## Problem statement
Can you quote the records below in full, word for word?

Saved data entries:
******************************

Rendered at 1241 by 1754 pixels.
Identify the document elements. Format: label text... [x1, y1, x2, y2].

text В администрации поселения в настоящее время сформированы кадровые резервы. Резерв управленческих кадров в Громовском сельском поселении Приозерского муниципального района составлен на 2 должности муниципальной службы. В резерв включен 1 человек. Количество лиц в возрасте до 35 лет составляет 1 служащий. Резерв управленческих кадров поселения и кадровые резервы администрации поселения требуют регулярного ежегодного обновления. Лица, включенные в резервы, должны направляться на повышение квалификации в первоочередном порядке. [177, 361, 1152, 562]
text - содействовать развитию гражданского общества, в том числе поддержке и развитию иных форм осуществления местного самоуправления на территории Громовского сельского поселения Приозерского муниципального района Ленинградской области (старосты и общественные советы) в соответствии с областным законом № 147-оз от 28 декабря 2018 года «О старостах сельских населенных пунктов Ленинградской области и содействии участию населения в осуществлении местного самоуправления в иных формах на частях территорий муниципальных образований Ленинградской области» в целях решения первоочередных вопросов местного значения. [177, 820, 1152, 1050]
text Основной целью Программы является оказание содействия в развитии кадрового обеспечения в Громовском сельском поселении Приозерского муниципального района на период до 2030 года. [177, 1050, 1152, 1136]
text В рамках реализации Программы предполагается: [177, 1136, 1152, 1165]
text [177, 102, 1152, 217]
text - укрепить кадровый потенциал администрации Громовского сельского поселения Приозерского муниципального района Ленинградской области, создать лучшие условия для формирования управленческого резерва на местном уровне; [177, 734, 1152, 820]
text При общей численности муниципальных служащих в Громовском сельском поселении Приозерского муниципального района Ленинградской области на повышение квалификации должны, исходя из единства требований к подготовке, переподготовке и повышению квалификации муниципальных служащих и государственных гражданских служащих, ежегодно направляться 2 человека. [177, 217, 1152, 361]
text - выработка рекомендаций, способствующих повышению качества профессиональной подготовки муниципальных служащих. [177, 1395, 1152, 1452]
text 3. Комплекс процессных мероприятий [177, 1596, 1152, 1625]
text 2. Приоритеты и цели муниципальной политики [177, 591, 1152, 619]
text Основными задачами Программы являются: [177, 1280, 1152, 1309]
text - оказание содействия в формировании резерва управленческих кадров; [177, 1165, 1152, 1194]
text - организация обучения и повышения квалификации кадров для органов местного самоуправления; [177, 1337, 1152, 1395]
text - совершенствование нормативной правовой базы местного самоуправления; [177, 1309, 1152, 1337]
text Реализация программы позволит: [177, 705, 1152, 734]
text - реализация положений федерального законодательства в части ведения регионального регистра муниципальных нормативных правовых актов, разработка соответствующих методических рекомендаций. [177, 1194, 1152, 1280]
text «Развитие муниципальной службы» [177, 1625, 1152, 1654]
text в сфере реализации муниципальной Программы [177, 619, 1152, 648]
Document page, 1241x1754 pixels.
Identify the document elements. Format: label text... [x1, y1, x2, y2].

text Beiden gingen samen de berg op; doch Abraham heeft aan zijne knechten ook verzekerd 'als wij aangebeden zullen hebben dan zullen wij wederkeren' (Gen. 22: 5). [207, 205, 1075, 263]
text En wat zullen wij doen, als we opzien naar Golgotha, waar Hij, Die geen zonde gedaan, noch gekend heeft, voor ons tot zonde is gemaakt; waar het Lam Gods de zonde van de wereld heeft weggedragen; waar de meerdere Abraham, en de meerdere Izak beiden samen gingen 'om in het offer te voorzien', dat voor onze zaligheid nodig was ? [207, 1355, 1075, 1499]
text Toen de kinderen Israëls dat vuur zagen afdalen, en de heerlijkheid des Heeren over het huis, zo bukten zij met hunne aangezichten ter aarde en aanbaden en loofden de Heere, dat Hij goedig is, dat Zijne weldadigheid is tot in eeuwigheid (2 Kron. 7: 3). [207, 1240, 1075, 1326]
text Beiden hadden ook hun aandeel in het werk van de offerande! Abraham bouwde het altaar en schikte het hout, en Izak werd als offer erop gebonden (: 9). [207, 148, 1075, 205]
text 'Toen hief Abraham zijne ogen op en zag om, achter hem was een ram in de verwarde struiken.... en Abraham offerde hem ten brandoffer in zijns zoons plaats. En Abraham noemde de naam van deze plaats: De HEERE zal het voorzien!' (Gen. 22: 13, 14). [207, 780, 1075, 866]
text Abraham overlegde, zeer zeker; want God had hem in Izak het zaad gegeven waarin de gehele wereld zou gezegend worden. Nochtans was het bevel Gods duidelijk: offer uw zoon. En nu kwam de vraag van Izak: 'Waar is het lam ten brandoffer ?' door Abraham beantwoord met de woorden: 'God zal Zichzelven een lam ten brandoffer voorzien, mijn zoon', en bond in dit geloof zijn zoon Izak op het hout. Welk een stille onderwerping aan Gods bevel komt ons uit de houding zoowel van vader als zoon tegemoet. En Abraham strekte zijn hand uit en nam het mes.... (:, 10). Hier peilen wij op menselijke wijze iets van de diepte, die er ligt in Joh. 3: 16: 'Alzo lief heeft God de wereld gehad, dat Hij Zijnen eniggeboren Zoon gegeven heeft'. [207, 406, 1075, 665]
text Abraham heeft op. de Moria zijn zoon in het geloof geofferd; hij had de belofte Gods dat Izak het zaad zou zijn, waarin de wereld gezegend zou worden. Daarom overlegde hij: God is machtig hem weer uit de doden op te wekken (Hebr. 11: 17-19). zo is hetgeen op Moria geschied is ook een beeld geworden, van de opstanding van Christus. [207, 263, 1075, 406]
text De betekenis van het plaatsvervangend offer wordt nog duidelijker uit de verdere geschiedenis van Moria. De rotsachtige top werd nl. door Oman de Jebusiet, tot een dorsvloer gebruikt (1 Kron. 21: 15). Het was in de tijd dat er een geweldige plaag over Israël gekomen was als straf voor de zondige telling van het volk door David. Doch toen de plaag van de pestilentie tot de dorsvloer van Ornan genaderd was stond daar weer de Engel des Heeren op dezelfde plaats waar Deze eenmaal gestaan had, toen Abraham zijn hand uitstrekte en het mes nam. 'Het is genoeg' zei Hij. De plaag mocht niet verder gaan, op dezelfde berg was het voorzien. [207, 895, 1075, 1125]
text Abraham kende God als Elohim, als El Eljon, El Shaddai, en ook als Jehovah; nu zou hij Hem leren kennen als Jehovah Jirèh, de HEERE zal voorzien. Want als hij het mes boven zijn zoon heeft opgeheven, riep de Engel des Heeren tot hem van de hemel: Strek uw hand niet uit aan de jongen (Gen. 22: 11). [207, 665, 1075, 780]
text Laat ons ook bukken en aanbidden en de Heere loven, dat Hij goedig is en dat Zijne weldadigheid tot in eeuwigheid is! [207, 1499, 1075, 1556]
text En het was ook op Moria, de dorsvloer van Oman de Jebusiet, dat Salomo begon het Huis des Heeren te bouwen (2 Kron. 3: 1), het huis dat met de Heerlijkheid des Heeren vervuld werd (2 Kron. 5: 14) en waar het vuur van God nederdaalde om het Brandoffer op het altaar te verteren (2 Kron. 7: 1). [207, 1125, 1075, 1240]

******************************

## Output of the task
Rendered at 1241 by 1754 pixels.
Identify the document elements. Format: label text... [x1, y1, x2, y2].

text В администрации поселения в настоящее время сформированы кадровые резервы. Резерв управленческих кадров в Громовском сельском поселении Приозерского муниципального района составлен на 2 должности муниципальной службы. В резерв включен 1 человек. Количество лиц в возрасте до 35 лет составляет 1 служащий. Резерв управленческих кадров поселения и кадровые резервы администрации поселения требуют регулярного ежегодного обновления. Лица, включенные в резервы, должны направляться на повышение квалификации в первоочередном порядке. [177, 361, 1152, 562]
text - содействовать развитию гражданского общества, в том числе поддержке и развитию иных форм осуществления местного самоуправления на территории Громовского сельского поселения Приозерского муниципального района Ленинградской области (старосты и общественные советы) в соответствии с областным законом № 147-оз от 28 декабря 2018 года «О старостах сельских населенных пунктов Ленинградской области и содействии участию населения в осуществлении местного самоуправления в иных формах на частях территорий муниципальных образований Ленинградской области» в целях решения первоочередных вопросов местного значения. [177, 820, 1152, 1050]
text Основной целью Программы является оказание содействия в развитии кадрового обеспечения в Громовском сельском поселении Приозерского муниципального района на период до 2030 года. [177, 1050, 1152, 1136]
text В рамках реализации Программы предполагается: [177, 1136, 1152, 1165]
text [177, 102, 1152, 217]
text - укрепить кадровый потенциал администрации Громовского сельского поселения Приозерского муниципального района Ленинградской области, создать лучшие условия для формирования управленческого резерва на местном уровне; [177, 734, 1152, 820]
text При общей численности муниципальных служащих в Громовском сельском поселении Приозерского муниципального района Ленинградской области на повышение квалификации должны, исходя из единства требований к подготовке, переподготовке и повышению квалификации муниципальных служащих и государственных гражданских служащих, ежегодно направляться 2 человека. [177, 217, 1152, 361]
text - выработка рекомендаций, способствующих повышению качества профессиональной подготовки муниципальных служащих. [177, 1395, 1152, 1452]
text 3. Комплекс процессных мероприятий [177, 1596, 1152, 1625]
text 2. Приоритеты и цели муниципальной политики [177, 591, 1152, 619]
text Основными задачами Программы являются: [177, 1280, 1152, 1309]
text - оказание содействия в формировании резерва управленческих кадров; [177, 1165, 1152, 1194]
text - организация обучения и повышения квалификации кадров для органов местного самоуправления; [177, 1337, 1152, 1395]
text - совершенствование нормативной правовой базы местного самоуправления; [177, 1309, 1152, 1337]
text Реализация программы позволит: [177, 705, 1152, 734]
text - реализация положений федерального законодательства в части ведения регионального регистра муниципальных нормативных правовых актов, разработка соответствующих методических рекомендаций. [177, 1194, 1152, 1280]
text «Развитие муниципальной службы» [177, 1625, 1152, 1654]
text в сфере реализации муниципальной Программы [177, 619, 1152, 648]
Document page, 1241x1754 pixels.
Identify the document elements. Format: label text... [x1, y1, x2, y2].

text Beiden gingen samen de berg op; doch Abraham heeft aan zijne knechten ook verzekerd 'als wij aangebeden zullen hebben dan zullen wij wederkeren' (Gen. 22: 5). [207, 205, 1075, 263]
text En wat zullen wij doen, als we opzien naar Golgotha, waar Hij, Die geen zonde gedaan, noch gekend heeft, voor ons tot zonde is gemaakt; waar het Lam Gods de zonde van de wereld heeft weggedragen; waar de meerdere Abraham, en de meerdere Izak beiden samen gingen 'om in het offer te voorzien', dat voor onze zaligheid nodig was ? [207, 1355, 1075, 1499]
text Toen de kinderen Israëls dat vuur zagen afdalen, en de heerlijkheid des Heeren over het huis, zo bukten zij met hunne aangezichten ter aarde en aanbaden en loofden de Heere, dat Hij goedig is, dat Zijne weldadigheid is tot in eeuwigheid (2 Kron. 7: 3). [207, 1240, 1075, 1326]
text Beiden hadden ook hun aandeel in het werk van de offerande! Abraham bouwde het altaar en schikte het hout, en Izak werd als offer erop gebonden (: 9). [207, 148, 1075, 205]
text 'Toen hief Abraham zijne ogen op en zag om, achter hem was een ram in de verwarde struiken.... en Abraham offerde hem ten brandoffer in zijns zoons plaats. En Abraham noemde de naam van deze plaats: De HEERE zal het voorzien!' (Gen. 22: 13, 14). [207, 780, 1075, 866]
text Abraham overlegde, zeer zeker; want God had hem in Izak het zaad gegeven waarin de gehele wereld zou gezegend worden. Nochtans was het bevel Gods duidelijk: offer uw zoon. En nu kwam de vraag van Izak: 'Waar is het lam ten brandoffer ?' door Abraham beantwoord met de woorden: 'God zal Zichzelven een lam ten brandoffer voorzien, mijn zoon', en bond in dit geloof zijn zoon Izak op het hout. Welk een stille onderwerping aan Gods bevel komt ons uit de houding zoowel van vader als zoon tegemoet. En Abraham strekte zijn hand uit en nam het mes.... (:, 10). Hier peilen wij op menselijke wijze iets van de diepte, die er ligt in Joh. 3: 16: 'Alzo lief heeft God de wereld gehad, dat Hij Zijnen eniggeboren Zoon gegeven heeft'. [207, 406, 1075, 665]
text Abraham heeft op. de Moria zijn zoon in het geloof geofferd; hij had de belofte Gods dat Izak het zaad zou zijn, waarin de wereld gezegend zou worden. Daarom overlegde hij: God is machtig hem weer uit de doden op te wekken (Hebr. 11: 17-19). zo is hetgeen op Moria geschied is ook een beeld geworden, van de opstanding van Christus. [207, 263, 1075, 406]
text De betekenis van het plaatsvervangend offer wordt nog duidelijker uit de verdere geschiedenis van Moria. De rotsachtige top werd nl. door Oman de Jebusiet, tot een dorsvloer gebruikt (1 Kron. 21: 15). Het was in de tijd dat er een geweldige plaag over Israël gekomen was als straf voor de zondige telling van het volk door David. Doch toen de plaag van de pestilentie tot de dorsvloer van Ornan genaderd was stond daar weer de Engel des Heeren op dezelfde plaats waar Deze eenmaal gestaan had, toen Abraham zijn hand uitstrekte en het mes nam. 'Het is genoeg' zei Hij. De plaag mocht niet verder gaan, op dezelfde berg was het voorzien. [207, 895, 1075, 1125]
text Abraham kende God als Elohim, als El Eljon, El Shaddai, en ook als Jehovah; nu zou hij Hem leren kennen als Jehovah Jirèh, de HEERE zal voorzien. Want als hij het mes boven zijn zoon heeft opgeheven, riep de Engel des Heeren tot hem van de hemel: Strek uw hand niet uit aan de jongen (Gen. 22: 11). [207, 665, 1075, 780]
text Laat ons ook bukken en aanbidden en de Heere loven, dat Hij goedig is en dat Zijne weldadigheid tot in eeuwigheid is! [207, 1499, 1075, 1556]
text En het was ook op Moria, de dorsvloer van Oman de Jebusiet, dat Salomo begon het Huis des Heeren te bouwen (2 Kron. 3: 1), het huis dat met de Heerlijkheid des Heeren vervuld werd (2 Kron. 5: 14) en waar het vuur van God nederdaalde om het Brandoffer op het altaar te verteren (2 Kron. 7: 1). [207, 1125, 1075, 1240]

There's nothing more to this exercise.